* **WHAT IS BEING ASKED**
Copy each of the items below word for word, with no changes.
_ _ _ _
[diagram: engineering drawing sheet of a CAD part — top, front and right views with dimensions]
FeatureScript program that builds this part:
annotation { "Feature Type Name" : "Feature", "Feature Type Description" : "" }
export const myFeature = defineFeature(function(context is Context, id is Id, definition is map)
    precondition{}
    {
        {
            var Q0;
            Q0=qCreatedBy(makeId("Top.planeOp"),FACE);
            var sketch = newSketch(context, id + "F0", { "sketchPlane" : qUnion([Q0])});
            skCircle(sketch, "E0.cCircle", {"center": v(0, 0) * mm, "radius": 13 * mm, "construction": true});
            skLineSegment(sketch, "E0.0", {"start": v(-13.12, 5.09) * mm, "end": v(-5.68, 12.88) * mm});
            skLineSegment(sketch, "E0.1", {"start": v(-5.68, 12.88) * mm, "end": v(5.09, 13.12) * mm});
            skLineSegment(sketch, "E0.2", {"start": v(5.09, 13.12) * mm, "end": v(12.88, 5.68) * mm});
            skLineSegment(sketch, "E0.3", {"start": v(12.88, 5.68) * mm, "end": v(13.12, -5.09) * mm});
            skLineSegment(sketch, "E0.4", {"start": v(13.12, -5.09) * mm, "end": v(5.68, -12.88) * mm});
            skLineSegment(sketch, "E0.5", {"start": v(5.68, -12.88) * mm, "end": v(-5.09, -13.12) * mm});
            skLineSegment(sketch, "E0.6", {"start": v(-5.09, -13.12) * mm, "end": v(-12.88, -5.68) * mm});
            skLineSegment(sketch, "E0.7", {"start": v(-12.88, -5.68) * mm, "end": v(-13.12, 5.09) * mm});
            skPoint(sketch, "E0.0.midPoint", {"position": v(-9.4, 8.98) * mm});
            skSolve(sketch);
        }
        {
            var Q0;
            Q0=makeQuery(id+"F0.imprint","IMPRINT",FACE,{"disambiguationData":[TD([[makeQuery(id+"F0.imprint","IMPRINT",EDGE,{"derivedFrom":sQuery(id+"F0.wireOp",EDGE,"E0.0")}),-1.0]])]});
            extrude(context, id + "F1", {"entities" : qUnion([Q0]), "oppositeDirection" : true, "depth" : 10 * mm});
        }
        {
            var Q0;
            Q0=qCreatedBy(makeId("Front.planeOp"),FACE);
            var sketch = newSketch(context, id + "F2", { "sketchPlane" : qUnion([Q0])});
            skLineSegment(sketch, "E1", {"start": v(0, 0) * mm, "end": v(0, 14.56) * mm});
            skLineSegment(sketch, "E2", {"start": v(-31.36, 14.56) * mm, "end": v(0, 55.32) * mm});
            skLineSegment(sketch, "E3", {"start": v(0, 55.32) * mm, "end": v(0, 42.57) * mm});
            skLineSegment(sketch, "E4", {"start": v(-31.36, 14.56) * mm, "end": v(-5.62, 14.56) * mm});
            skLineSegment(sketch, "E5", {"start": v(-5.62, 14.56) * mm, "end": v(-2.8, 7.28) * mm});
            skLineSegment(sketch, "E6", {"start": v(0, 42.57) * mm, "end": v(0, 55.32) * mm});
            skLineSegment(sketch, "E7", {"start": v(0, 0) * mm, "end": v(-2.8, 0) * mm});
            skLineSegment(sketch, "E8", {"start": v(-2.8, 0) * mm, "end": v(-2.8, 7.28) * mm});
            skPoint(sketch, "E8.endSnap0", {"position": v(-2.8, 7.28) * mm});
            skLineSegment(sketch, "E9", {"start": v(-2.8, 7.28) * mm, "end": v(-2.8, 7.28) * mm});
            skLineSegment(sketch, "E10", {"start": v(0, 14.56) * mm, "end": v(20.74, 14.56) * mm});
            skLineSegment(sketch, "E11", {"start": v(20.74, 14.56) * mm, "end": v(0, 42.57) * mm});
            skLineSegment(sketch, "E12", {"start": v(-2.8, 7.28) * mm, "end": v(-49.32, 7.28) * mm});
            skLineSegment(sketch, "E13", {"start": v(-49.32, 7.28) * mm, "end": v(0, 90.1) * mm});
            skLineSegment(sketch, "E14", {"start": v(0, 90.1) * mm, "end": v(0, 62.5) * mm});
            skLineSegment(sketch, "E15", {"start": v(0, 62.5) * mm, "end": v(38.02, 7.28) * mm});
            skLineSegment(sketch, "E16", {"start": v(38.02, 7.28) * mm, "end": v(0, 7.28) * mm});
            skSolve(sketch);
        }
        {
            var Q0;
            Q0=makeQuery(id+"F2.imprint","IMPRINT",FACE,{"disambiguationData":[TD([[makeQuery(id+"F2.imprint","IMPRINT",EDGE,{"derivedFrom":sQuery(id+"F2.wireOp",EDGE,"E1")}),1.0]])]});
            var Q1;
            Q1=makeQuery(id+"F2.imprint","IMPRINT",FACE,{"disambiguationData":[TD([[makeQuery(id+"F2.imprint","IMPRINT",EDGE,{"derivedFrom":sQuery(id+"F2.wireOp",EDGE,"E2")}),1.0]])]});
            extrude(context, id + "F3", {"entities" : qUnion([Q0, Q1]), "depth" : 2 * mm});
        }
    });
_ _ _ _
* **RESULT FOR THIS EXERCISE**
[diagram: engineering drawing sheet of a CAD part — top, front and right views with dimensions]
FeatureScript program that builds this part:
annotation { "Feature Type Name" : "Feature", "Feature Type Description" : "" }
export const myFeature = defineFeature(function(context is Context, id is Id, definition is map)
    precondition{}
    {
        {
            var Q0;
            Q0=qCreatedBy(makeId("Top.planeOp"),FACE);
            var sketch = newSketch(context, id + "F0", { "sketchPlane" : qUnion([Q0])});
            skCircle(sketch, "E0.cCircle", {"center": v(0, 0) * mm, "radius": 13 * mm, "construction": true});
            skLineSegment(sketch, "E0.0", {"start": v(-13.12, 5.09) * mm, "end": v(-5.68, 12.88) * mm});
            skLineSegment(sketch, "E0.1", {"start": v(-5.68, 12.88) * mm, "end": v(5.09, 13.12) * mm});
            skLineSegment(sketch, "E0.2", {"start": v(5.09, 13.12) * mm, "end": v(12.88, 5.68) * mm});
            skLineSegment(sketch, "E0.3", {"start": v(12.88, 5.68) * mm, "end": v(13.12, -5.09) * mm});
            skLineSegment(sketch, "E0.4", {"start": v(13.12, -5.09) * mm, "end": v(5.68, -12.88) * mm});
            skLineSegment(sketch, "E0.5", {"start": v(5.68, -12.88) * mm, "end": v(-5.09, -13.12) * mm});
            skLineSegment(sketch, "E0.6", {"start": v(-5.09, -13.12) * mm, "end": v(-12.88, -5.68) * mm});
            skLineSegment(sketch, "E0.7", {"start": v(-12.88, -5.68) * mm, "end": v(-13.12, 5.09) * mm});
            skPoint(sketch, "E0.0.midPoint", {"position": v(-9.4, 8.98) * mm});
            skSolve(sketch);
        }
        {
            var Q0;
            Q0=makeQuery(id+"F0.imprint","IMPRINT",FACE,{"disambiguationData":[TD([[makeQuery(id+"F0.imprint","IMPRINT",EDGE,{"derivedFrom":sQuery(id+"F0.wireOp",EDGE,"E0.0")}),-1.0]])]});
            extrude(context, id + "F1", {"entities" : qUnion([Q0]), "oppositeDirection" : true, "depth" : 10 * mm});
        }
        {
            var Q0;
            Q0=qCreatedBy(makeId("Front.planeOp"),FACE);
            var sketch = newSketch(context, id + "F2", { "sketchPlane" : qUnion([Q0])});
            skLineSegment(sketch, "E1", {"start": v(0, 0) * mm, "end": v(0, 14.56) * mm});
            skLineSegment(sketch, "E2", {"start": v(-31.36, 14.56) * mm, "end": v(0, 55.32) * mm});
            skLineSegment(sketch, "E3", {"start": v(0, 55.32) * mm, "end": v(0, 42.57) * mm});
            skLineSegment(sketch, "E4", {"start": v(-31.36, 14.56) * mm, "end": v(-5.62, 14.56) * mm});
            skLineSegment(sketch, "E5", {"start": v(-5.62, 14.56) * mm, "end": v(-2.8, 7.28) * mm});
            skLineSegment(sketch, "E6", {"start": v(0, 42.57) * mm, "end": v(0, 55.32) * mm});
            skLineSegment(sketch, "E7", {"start": v(0, 0) * mm, "end": v(-2.8, 0) * mm});
            skLineSegment(sketch, "E8", {"start": v(-2.8, 0) * mm, "end": v(-2.8, 7.28) * mm});
            skPoint(sketch, "E8.endSnap0", {"position": v(-2.8, 7.28) * mm});
            skLineSegment(sketch, "E9", {"start": v(-2.8, 7.28) * mm, "end": v(-2.8, 7.28) * mm});
            skLineSegment(sketch, "E10", {"start": v(0, 14.56) * mm, "end": v(20.74, 14.56) * mm});
            skLineSegment(sketch, "E11", {"start": v(20.74, 14.56) * mm, "end": v(0, 42.57) * mm});
            skLineSegment(sketch, "E12", {"start": v(-2.8, 7.28) * mm, "end": v(-49.32, 7.28) * mm});
            skLineSegment(sketch, "E13", {"start": v(-49.32, 7.28) * mm, "end": v(0, 90.1) * mm});
            skLineSegment(sketch, "E14", {"start": v(0, 90.1) * mm, "end": v(0, 62.5) * mm});
            skLineSegment(sketch, "E15", {"start": v(0, 62.5) * mm, "end": v(38.02, 7.28) * mm});
            skLineSegment(sketch, "E16", {"start": v(38.02, 7.28) * mm, "end": v(0, 7.28) * mm});
            skSolve(sketch);
        }
        {
            var Q0;
            Q0=makeQuery(id+"F2.imprint","IMPRINT",FACE,{"disambiguationData":[TD([[makeQuery(id+"F2.imprint","IMPRINT",EDGE,{"derivedFrom":sQuery(id+"F2.wireOp",EDGE,"E1")}),1.0]])]});
            var Q1;
            Q1=makeQuery(id+"F2.imprint","IMPRINT",FACE,{"disambiguationData":[TD([[makeQuery(id+"F2.imprint","IMPRINT",EDGE,{"derivedFrom":sQuery(id+"F2.wireOp",EDGE,"E2")}),1.0]])]});
            extrude(context, id + "F3", {"entities" : qUnion([Q0, Q1]), "depth" : 2 * mm});
        }
    });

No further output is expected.